Exercise prompt>
Print every line of the records below character for character, with the same line breaks and in the same order.

The records>
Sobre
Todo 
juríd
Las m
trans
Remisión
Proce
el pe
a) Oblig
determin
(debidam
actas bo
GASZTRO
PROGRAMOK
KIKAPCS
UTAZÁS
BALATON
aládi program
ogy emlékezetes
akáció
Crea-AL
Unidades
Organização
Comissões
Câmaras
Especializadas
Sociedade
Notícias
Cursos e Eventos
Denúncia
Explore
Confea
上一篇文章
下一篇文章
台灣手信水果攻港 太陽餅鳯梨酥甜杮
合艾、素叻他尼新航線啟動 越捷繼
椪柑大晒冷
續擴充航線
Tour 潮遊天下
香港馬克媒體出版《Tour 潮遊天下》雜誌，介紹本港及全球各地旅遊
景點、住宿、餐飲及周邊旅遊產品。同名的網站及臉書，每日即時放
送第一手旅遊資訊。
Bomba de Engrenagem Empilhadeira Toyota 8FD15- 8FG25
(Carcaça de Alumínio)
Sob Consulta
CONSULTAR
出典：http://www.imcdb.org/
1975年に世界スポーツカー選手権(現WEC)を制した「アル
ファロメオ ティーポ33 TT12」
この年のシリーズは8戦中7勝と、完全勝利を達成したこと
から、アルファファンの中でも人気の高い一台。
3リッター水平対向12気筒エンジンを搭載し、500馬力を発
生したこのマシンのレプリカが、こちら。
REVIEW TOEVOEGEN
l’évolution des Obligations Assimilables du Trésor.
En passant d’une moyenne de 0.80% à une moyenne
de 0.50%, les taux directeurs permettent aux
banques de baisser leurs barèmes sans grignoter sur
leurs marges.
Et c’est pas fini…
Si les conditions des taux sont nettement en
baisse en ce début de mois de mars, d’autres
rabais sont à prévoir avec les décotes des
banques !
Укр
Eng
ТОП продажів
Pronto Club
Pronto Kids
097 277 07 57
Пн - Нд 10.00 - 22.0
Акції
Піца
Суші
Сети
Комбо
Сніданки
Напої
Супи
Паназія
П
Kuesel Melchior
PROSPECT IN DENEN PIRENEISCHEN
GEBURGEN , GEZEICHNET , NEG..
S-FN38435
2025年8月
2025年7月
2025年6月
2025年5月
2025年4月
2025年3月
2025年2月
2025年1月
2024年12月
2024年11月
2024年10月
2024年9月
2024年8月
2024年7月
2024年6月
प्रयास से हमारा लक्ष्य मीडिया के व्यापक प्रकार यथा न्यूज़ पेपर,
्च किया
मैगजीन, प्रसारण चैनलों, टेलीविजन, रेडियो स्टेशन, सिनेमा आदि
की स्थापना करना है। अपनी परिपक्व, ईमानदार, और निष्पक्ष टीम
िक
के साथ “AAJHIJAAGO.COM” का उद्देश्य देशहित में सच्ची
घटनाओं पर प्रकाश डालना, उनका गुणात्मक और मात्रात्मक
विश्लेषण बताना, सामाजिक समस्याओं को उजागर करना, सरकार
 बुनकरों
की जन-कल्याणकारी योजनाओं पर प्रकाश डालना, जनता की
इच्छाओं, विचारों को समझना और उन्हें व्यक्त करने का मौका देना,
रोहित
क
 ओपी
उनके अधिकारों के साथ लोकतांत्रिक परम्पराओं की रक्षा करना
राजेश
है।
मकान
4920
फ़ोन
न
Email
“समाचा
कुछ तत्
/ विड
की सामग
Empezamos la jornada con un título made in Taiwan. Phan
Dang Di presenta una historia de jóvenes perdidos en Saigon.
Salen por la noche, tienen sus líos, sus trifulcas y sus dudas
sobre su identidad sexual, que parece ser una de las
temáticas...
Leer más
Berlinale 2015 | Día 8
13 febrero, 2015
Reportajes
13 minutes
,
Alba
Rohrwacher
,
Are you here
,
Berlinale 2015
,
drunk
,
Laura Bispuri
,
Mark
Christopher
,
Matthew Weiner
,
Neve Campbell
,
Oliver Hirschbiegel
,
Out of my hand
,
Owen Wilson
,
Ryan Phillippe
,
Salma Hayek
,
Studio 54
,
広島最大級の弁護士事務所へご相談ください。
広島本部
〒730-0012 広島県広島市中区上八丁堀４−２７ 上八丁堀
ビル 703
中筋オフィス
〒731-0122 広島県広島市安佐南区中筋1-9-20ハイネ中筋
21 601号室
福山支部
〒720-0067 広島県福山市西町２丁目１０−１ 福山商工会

Result of the task>
Sobre
Todo 
juríd
Las m
trans
Remisión
Proce
el pe
a) Oblig
determin
(debidam
actas bo
GASZTRO
PROGRAMOK
KIKAPCS
UTAZÁS
BALATON
aládi program
ogy emlékezetes
akáció
Crea-AL
Unidades
Organização
Comissões
Câmaras
Especializadas
Sociedade
Notícias
Cursos e Eventos
Denúncia
Explore
Confea
上一篇文章
下一篇文章
台灣手信水果攻港 太陽餅鳯梨酥甜杮
合艾、素叻他尼新航線啟動 越捷繼
椪柑大晒冷
續擴充航線
Tour 潮遊天下
香港馬克媒體出版《Tour 潮遊天下》雜誌，介紹本港及全球各地旅遊
景點、住宿、餐飲及周邊旅遊產品。同名的網站及臉書，每日即時放
送第一手旅遊資訊。
Bomba de Engrenagem Empilhadeira Toyota 8FD15- 8FG25
(Carcaça de Alumínio)
Sob Consulta
CONSULTAR
出典：http://www.imcdb.org/
1975年に世界スポーツカー選手権(現WEC)を制した「アル
ファロメオ ティーポ33 TT12」
この年のシリーズは8戦中7勝と、完全勝利を達成したこと
から、アルファファンの中でも人気の高い一台。
3リッター水平対向12気筒エンジンを搭載し、500馬力を発
生したこのマシンのレプリカが、こちら。
REVIEW TOEVOEGEN
l’évolution des Obligations Assimilables du Trésor.
En passant d’une moyenne de 0.80% à une moyenne
de 0.50%, les taux directeurs permettent aux
banques de baisser leurs barèmes sans grignoter sur
leurs marges.
Et c’est pas fini…
Si les conditions des taux sont nettement en
baisse en ce début de mois de mars, d’autres
rabais sont à prévoir avec les décotes des
banques !
Укр
Eng
ТОП продажів
Pronto Club
Pronto Kids
097 277 07 57
Пн - Нд 10.00 - 22.0
Акції
Піца
Суші
Сети
Комбо
Сніданки
Напої
Супи
Паназія
П
Kuesel Melchior
PROSPECT IN DENEN PIRENEISCHEN
GEBURGEN , GEZEICHNET , NEG..
S-FN38435
2025年8月
2025年7月
2025年6月
2025年5月
2025年4月
2025年3月
2025年2月
2025年1月
2024年12月
2024年11月
2024年10月
2024年9月
2024年8月
2024年7月
2024年6月
प्रयास से हमारा लक्ष्य मीडिया के व्यापक प्रकार यथा न्यूज़ पेपर,
्च किया
मैगजीन, प्रसारण चैनलों, टेलीविजन, रेडियो स्टेशन, सिनेमा आदि
की स्थापना करना है। अपनी परिपक्व, ईमानदार, और निष्पक्ष टीम
िक
के साथ “AAJHIJAAGO.COM” का उद्देश्य देशहित में सच्ची
घटनाओं पर प्रकाश डालना, उनका गुणात्मक और मात्रात्मक
विश्लेषण बताना, सामाजिक समस्याओं को उजागर करना, सरकार
 बुनकरों
की जन-कल्याणकारी योजनाओं पर प्रकाश डालना, जनता की
इच्छाओं, विचारों को समझना और उन्हें व्यक्त करने का मौका देना,
रोहित
क
 ओपी
उनके अधिकारों के साथ लोकतांत्रिक परम्पराओं की रक्षा करना
राजेश
है।
मकान
4920
फ़ोन
न
Email
“समाचा
कुछ तत्
/ विड
की सामग
Empezamos la jornada con un título made in Taiwan. Phan
Dang Di presenta una historia de jóvenes perdidos en Saigon.
Salen por la noche, tienen sus líos, sus trifulcas y sus dudas
sobre su identidad sexual, que parece ser una de las
temáticas...
Leer más
Berlinale 2015 | Día 8
13 febrero, 2015
Reportajes
13 minutes
,
Alba
Rohrwacher
,
Are you here
,
Berlinale 2015
,
drunk
,
Laura Bispuri
,
Mark
Christopher
,
Matthew Weiner
,
Neve Campbell
,
Oliver Hirschbiegel
,
Out of my hand
,
Owen Wilson
,
Ryan Phillippe
,
Salma Hayek
,
Studio 54
,
広島最大級の弁護士事務所へご相談ください。
広島本部
〒730-0012 広島県広島市中区上八丁堀４−２７ 上八丁堀
ビル 703
中筋オフィス
〒731-0122 広島県広島市安佐南区中筋1-9-20ハイネ中筋
21 601号室
福山支部
〒720-0067 広島県福山市西町２丁目１０−１ 福山商工会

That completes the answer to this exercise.